───── EXTRACTED TEXT

The public transportation system is less dense than it used to be. Yet, the metro works during the daytime with a limited schedule and stops during air raid alarms. Taxi services are fully functional again. Prices in the national currency hryvnia have risen sharply since the start of the war. However, foreign visitors benefit from favourable exchange rates for hard currencies and will thus find most services and goods still cheap. Banks, money machines, private hospitals, pharmacies and most shops operate in largely regular ways. The streets in the city centre are filled with people and cars. Flowers, drinks, and ice cream are being sold on popular walking lines.

Kyiv, summer 2022. Andreas Umland
Kyiv, summer 2022. Andreas Umland

Most hotels and some daytime bars operate in regular ways. Numerous websites offer affordable rooms and flats across the city. Restaurants are open again. Many serve inexpensive, high-quality meals, a variety of wines, liquors, cocktails, and imported and locally crafted beer. Especially, the dozens of Georgian restaurants that have in recent years opened across Kyiv continue serving delicious Caucasian cuisine for relatively small money. Several beaches on the large Dnipro River are open for free-of-charge swimming. Fishing is as popular as ever. My traditional Thai Massage place was open again; however, the original Thai massagists have been replaced with local specialists.

Whereas gasoline was a problem during the first war months, it now seems to be again in stable supply. After shortages in March and April, the range of choice in supermarkets has largely recovered and now offers again almost everything needed for daily life. Police and soldiers are numerous on the streets. Some streets of the governmental area as well as the two central metro stations in downtown Kyiv are closed off. You may occasionally be asked to show your passport at a checkpoint. Yet, the atmosphere is friendly and semi-relaxed. Summertime Kyiv is no raving party city anymore, as it used to be until 2014, when Russia’s war on Ukraine started. Yet, it is a European capital especially worth visiting and exploring today.

──────────
───── MATERIAL SUPPLIED

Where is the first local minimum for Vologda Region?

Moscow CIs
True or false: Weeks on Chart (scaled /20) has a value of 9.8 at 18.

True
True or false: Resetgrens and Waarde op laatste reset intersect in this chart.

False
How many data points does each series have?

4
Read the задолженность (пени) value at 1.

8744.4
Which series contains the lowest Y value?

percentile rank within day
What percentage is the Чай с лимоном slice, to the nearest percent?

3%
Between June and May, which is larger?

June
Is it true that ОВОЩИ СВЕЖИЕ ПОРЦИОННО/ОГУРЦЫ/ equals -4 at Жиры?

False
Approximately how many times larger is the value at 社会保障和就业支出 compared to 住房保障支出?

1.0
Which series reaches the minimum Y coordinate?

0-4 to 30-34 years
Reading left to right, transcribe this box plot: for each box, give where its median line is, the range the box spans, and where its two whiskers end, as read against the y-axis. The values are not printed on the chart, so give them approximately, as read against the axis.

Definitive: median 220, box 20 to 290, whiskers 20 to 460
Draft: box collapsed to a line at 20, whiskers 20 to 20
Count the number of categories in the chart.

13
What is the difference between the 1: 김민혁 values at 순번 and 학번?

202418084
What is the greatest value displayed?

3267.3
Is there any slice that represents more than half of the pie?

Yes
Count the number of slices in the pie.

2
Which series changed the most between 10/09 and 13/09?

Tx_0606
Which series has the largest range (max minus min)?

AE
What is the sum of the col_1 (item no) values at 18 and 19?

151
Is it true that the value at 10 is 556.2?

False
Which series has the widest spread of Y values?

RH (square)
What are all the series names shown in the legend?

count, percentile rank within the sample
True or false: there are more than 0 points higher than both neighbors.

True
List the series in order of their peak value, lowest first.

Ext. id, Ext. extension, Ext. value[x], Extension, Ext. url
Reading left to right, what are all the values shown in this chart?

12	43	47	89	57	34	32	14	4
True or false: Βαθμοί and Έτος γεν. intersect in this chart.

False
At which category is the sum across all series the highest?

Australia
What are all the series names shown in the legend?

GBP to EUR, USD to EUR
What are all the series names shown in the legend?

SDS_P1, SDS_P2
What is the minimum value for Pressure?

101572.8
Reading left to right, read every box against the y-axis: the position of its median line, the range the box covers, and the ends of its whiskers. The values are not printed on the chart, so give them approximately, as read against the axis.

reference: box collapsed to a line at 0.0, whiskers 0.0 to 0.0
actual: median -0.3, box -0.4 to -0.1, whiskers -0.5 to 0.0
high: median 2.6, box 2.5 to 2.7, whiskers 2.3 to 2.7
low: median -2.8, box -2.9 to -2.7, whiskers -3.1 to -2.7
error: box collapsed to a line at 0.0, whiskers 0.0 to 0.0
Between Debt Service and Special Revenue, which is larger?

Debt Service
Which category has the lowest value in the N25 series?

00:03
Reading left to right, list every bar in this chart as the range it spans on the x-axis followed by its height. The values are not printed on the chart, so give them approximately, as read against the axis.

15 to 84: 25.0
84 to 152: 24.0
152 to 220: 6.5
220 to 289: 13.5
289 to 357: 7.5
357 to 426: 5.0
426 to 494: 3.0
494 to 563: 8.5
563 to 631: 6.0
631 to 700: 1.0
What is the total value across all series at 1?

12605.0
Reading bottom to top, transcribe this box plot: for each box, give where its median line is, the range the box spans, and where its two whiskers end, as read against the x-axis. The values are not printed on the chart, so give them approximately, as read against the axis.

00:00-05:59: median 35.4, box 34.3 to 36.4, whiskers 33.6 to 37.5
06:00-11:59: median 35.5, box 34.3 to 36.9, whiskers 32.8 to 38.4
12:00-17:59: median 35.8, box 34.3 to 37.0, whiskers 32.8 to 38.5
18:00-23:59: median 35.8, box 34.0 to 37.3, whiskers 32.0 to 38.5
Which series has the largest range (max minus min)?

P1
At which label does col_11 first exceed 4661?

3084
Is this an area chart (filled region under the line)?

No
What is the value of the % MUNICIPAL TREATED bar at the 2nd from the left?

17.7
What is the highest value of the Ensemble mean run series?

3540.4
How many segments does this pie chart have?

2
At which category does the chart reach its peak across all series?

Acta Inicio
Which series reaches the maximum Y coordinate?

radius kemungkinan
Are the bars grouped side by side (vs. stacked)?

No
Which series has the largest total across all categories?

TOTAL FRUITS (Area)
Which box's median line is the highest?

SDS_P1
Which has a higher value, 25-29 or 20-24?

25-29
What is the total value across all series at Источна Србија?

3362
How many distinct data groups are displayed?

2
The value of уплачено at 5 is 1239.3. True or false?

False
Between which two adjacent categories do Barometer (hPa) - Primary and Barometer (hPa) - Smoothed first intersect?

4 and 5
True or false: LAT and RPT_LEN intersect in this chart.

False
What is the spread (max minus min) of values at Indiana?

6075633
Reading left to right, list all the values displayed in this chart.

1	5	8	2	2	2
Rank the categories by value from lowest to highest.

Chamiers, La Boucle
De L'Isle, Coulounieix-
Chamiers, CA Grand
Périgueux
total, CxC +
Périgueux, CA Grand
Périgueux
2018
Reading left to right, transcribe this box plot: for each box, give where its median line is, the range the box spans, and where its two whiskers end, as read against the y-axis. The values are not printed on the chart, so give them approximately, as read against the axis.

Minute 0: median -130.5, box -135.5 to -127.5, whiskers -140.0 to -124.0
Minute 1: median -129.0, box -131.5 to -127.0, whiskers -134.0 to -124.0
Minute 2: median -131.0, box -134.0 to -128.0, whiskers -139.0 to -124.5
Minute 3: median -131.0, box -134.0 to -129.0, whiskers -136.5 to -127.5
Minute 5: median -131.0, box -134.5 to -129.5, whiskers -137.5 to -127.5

──────────

**REQUIRED ACTION 1:** Retype the text about Kyiv in summer 2022 word for word, everything from "The public transportation" down to "popular walking lines.".
**REQUIRED ACTION 2:** Pick up the text about Kyiv in summer 2022 right after its last sentence and keep it going.

**RESULT 1:**
The public transportation system is less dense than it used to be. Yet, the metro works during the daytime with a limited schedule and stops during air raid alarms. Taxi services are fully functional again. Prices in the national currency hryvnia have risen sharply since the start of the war. However, foreign visitors benefit from favourable exchange rates for hard currencies and will thus find most services and goods still cheap. Banks, money machines, private hospitals, pharmacies and most shops operate in largely regular ways. The streets in the city centre are filled with people and cars. Flowers, drinks, and ice cream are being sold on popular walking lines.

**RESULT 2:**
Ukraine has become a unique travel destination for those interested in geopolitics, historical matters, Eastern Europe, military affairs, and international relations. One can observe European history in the making and watch one of the most consequential post-war confrontations of the continent playing out first-hand. Nevertheless, in cities like Lviv and Kyiv, one continues, at the same time, to enjoy most of the spoils of modern life. A new type of tourism to the mass crime locations near Kyiv, at Bucha or Irpen, is developing. Kyiv’s city centre has several open-air exhibitions related to the war. This includes an assembly of destroyed Russian war machinery, with a tank, self-propelled howitzer, and APCs displayed in front of the foreign affairs ministry building on Mykhailyvskiy Square.

Kyiv, summer 2022. Andreas Umland
Kyiv, summer 2022. Andreas Umland

Visiting Ukraine these days is no plain fun anymore, as it used to be for many tourists until half a year ago. However, if you want to experience on the spot something important now happening in Europe, Kyiv is the place to go. Reaching the Ukrainian capital has become inconvenient, as there is no air traffic at all in the country. However, there are several different train and bus routes operating from cities like Warsaw and Prague. You may have to do a stopover stay in an East-Central European city before getting on a train or bus directly reaching Kyiv.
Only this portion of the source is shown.